For the first time since tearing his ulnar collateral ligament in the NFC Championship, Brock Purdy was back playing football on Thursday.
Purdy’s timeline was always a little murky, but the 49ers had long hoped he would be available for the start of training camp. That said, when elbow inflammation forced his surgery to be delayed more than a week, there was an understanding his return might take longer than was ideal.
Kyle Shanahan admitted on Wednesday that he was preparing for Purdy to take another few weeks to be ready.
But on Thursday, there he was.
Everyone in attendance at the second day of training camp shared a curiosity about the extent of Purdy’s involvement. Would he be a full go? Did the “pitch count” the 49ers said he’d be on refer to the days he’d practice?
One of the first warmups quarterbacks do is throwing from a short distance to a coach from one sideline to the other, following the yard markers. Purdy did it going one way, then stopped and mimicked his throwing motion going back the other way. Might that be an indication he’d take some mental reps? Nope.
He was, as general manager John Lynch said — at least from a medical standpoint — without restrictions.
His display on Thursday confirmed that. Purdy took 21 of the 52 reps in 11-on-11s shared between the 49ers’ four quarterbacks on Thursday, with Trey Lance and Sam Darnold taking 11 each and Brandon Allen taking nine.
Purdy threw nine times in 11-on-11s and another seven times in 7-on-7s (three more than the next-most, which was Darnold).
Completions will be noted throughout camp, but those numbers tend to be a little misleading, especially without context. Purdy’s performance was nothing to write home about, but the most notable point was that he looked healthy.
There was a palpable increase in energy with Purdy back on the field, though it didn’t manifest in fireworks.
The tenor of the offensive performance was set on his first attempt. Purdy rolled out to his right and delivered to Ross Dwelley, who flat-out dropped it. Charlie Woerner also dropped a pass from Purdy in 7-on-7s, and rookie tight end Cam Latu had an egregious false start in 11-on-11s moments after fellow rookie tight end Brayden Willis looked unsure of where to line up in a formation. The tight end group aside from George Kittle so far looks unconvincing, though it’s very early.
Purdy’s worst play of the day came in his second set of 11-on-11s. He was under pressure and threw a panicky ball in the direction of Brandon Aiyuk, who looked like he was running a different route than Purdy was expecting — something Purdy alluded to after practice — and ended up in the hands of Tashaun Gipson Sr., who returned it for a would-be pick-six.
Purdy looked decisive and efficient in 7-on-7s, which usually benefit the offense. The defense, at this stage, tends to cause the offense fits in 11-on-11s.
Twice — once in 7s and once in 11s — Purdy went deep and overthrew his target.

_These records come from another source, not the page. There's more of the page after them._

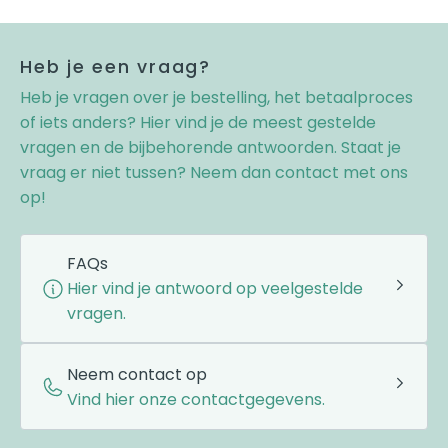
Heb je een vraag?
Heb je vragen over je bestelling, het betaalproces
of iets anders? Hier vind je de meest gestelde
vragen en de bijbehorende antwoorden. Staat je
vraag er niet tussen? Neem dan contact met ons
op!
FAQs
Hier vind je antwoord op veelgestelde
vragen.
Neem contact op
Vind hier onze contactgegevens.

The first one, to Jauan Jennings, didn’t have a hope. Charvarius Ward was in lock step with Jennings. The second, though, was just an overthrow on Purdy’s part. Deebo Samuel, who looks as lean and fast as he’s ever been in camp, beat Ward deep and had space to make a likely touchdown catch if Purdy had hit him.
The 23-year-old admitted afterwards that there’s some rust he’s still working to get rid of — he mentioned multiple times that this was his first actual practice and experience working with his receivers since his injury — which makes all the more important the fact that he’s healthy and active from the outset of camp.
Purdy said that while there is a program to keep ramping up, he doesn’t feel any discomfort or limitations with his arm.
“No [limitations]. I’ve actually worked up to this point throwing back-to-back days, have a heavy day of throwing and the next day, maybe tune it down a little bit,” Purdy said. “But I’ve worked up to get to the point to where my arm doesn’t hurt… My arm feels great.”
That, more than anything else at this stage, is what the 49ers care about. Purdy has multiple weeks to round back into form before the start of the regular season and get in tune with his wide receivers. For a team whose only true question mark — aside from Nick Bosa’s contract — has been quarterback, that is a monumental relief.